Lazy days on the Old Moss Farm consisted of sitting on the porch and drinking iced tea. Now the farm didn’t always grow moss. At one point, if you ate a peach or pecan in southeast Texas, it was likely that it came from Old Moss Farm. But these days, the farm was living up to its name. Long tails of Spanish Moss decorated the limbs of the old orchard. The trees seemingly weighed down with age just as much as with the moss. No one harvested the pecans or peaches these days. What did grow was left for the squirrels and birds.

Old Farmer Palmer sat in his chair on the porch, drinking iced tea, looking over his tired, mossy orchard. It wasn’t just the orchard that was tired. John Palmer had spent all 67 of his years on the farm. His father and his father’s father had carefully planted the trees over the years and grew the farm as the market grew. When John was a boy (Johnny at the time) he spent his days climbing the trees of the orchard and chasing chickens around the back of the house.
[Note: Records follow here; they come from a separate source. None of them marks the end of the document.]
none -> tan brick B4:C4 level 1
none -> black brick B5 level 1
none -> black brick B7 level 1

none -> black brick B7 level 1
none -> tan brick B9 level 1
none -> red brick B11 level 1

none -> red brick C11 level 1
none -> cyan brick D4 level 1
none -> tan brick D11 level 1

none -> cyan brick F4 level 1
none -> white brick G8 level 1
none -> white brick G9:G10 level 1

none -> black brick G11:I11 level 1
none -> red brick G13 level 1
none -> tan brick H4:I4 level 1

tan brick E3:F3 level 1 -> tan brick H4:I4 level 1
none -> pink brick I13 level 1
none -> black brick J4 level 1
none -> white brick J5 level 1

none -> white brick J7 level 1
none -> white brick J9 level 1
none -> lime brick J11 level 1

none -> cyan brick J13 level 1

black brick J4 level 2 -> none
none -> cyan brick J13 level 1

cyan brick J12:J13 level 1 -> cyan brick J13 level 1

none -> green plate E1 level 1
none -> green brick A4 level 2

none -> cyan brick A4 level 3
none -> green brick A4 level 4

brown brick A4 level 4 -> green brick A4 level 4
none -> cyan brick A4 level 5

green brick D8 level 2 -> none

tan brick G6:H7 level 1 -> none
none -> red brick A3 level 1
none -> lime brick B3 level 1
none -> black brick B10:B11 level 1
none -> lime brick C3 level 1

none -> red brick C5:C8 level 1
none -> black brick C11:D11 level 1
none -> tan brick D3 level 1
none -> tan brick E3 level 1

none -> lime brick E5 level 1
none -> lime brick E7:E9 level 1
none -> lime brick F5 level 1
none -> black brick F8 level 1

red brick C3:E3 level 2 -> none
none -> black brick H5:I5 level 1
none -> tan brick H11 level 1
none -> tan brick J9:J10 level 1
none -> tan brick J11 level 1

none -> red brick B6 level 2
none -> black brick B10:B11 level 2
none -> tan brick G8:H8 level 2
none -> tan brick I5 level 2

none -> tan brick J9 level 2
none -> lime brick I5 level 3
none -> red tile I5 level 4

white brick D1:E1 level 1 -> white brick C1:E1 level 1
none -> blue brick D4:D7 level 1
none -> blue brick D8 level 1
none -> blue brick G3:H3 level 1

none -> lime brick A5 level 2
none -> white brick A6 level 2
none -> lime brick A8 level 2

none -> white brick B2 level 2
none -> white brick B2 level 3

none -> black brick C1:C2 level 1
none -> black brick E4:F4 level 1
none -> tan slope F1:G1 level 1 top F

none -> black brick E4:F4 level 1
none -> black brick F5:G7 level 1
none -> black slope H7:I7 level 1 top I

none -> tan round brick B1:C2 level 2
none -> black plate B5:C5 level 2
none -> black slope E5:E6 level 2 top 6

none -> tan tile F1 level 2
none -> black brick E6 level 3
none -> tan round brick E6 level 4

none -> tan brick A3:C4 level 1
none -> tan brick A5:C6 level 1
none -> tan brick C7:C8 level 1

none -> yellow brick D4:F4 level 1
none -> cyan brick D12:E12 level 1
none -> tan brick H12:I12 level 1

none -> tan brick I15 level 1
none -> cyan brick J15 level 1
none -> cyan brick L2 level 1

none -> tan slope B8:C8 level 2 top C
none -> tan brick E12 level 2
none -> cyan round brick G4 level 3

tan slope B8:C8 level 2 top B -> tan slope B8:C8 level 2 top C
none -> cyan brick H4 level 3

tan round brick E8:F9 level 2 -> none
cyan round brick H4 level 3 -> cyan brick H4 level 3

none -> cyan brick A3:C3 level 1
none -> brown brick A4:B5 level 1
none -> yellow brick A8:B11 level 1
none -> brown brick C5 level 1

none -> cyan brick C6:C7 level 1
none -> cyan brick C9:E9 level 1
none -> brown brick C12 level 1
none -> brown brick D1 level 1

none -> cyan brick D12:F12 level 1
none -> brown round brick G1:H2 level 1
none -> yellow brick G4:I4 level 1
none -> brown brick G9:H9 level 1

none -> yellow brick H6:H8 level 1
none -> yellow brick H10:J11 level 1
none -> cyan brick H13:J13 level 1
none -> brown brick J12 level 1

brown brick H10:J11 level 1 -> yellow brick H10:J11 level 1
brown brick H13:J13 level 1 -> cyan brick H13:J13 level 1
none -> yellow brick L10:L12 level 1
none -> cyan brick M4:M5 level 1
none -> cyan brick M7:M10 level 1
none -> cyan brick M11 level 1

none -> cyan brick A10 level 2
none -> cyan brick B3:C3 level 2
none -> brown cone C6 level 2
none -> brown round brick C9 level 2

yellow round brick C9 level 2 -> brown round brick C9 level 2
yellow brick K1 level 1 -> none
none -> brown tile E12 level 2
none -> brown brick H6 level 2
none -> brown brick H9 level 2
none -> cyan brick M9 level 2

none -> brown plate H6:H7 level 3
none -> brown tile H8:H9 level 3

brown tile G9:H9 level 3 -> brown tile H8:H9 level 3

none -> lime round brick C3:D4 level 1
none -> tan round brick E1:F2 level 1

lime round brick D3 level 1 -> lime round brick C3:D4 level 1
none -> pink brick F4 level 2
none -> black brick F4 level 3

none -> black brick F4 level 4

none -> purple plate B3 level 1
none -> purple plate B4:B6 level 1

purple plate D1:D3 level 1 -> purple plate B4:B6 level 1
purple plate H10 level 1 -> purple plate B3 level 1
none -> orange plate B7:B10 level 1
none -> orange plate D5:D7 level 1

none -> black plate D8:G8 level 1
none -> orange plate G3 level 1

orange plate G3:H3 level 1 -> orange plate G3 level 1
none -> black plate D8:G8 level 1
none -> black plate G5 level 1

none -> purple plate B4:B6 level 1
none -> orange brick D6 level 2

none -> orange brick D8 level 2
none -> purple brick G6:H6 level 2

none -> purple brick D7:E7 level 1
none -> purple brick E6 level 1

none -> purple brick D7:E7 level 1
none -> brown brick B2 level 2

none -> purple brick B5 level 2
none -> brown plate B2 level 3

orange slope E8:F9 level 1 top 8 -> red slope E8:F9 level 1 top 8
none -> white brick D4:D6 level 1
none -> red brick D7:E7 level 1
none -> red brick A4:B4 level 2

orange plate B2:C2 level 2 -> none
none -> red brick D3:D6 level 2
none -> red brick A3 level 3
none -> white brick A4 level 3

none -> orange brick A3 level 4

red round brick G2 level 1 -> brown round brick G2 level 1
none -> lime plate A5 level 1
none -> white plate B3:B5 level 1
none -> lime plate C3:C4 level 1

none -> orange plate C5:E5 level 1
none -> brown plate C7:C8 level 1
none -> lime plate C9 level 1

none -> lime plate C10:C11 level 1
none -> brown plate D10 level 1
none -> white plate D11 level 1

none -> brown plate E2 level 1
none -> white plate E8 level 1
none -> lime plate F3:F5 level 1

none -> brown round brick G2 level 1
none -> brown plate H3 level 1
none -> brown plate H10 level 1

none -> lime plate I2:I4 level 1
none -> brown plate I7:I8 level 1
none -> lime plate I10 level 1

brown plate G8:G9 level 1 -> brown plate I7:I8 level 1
John had done his best to keep the farm alive. Even when grocery stores were able to import cheaper fruit from Mexico and California year-round, John innovated. He opened the orchard to the public and let people pick their own peaches as the apple orchards do in the Northeast. People around the area came for a few seasons. Then they didn’t. John tried to sell peaches online, but when people could get them cheap at the grocery store, they didn’t really think about where they came from. The biggest blow was when his best friend Ralph passed away. John and Ralph weren’t public about the totality of their relationship, so John wasn’t able to publicly grieve the way that others who lost their lover would. When people spoke of Ralph, he would sit stone-faced and nod along, willing the tears to come later when he was alone.

After Ralph died, John let the tractor rust a little more. He let the paint on the barn fade. And he let the moss grow. Each season, the moss grew longer and there were fewer peaches. The moss slowly took over spaces where new leaves would grow until John sat on the porch each morning, staring at an orchard of moss. If he were younger, he would be out on a ladder fighting back the moss with chemical spray. But John was content. The orchard would die with him.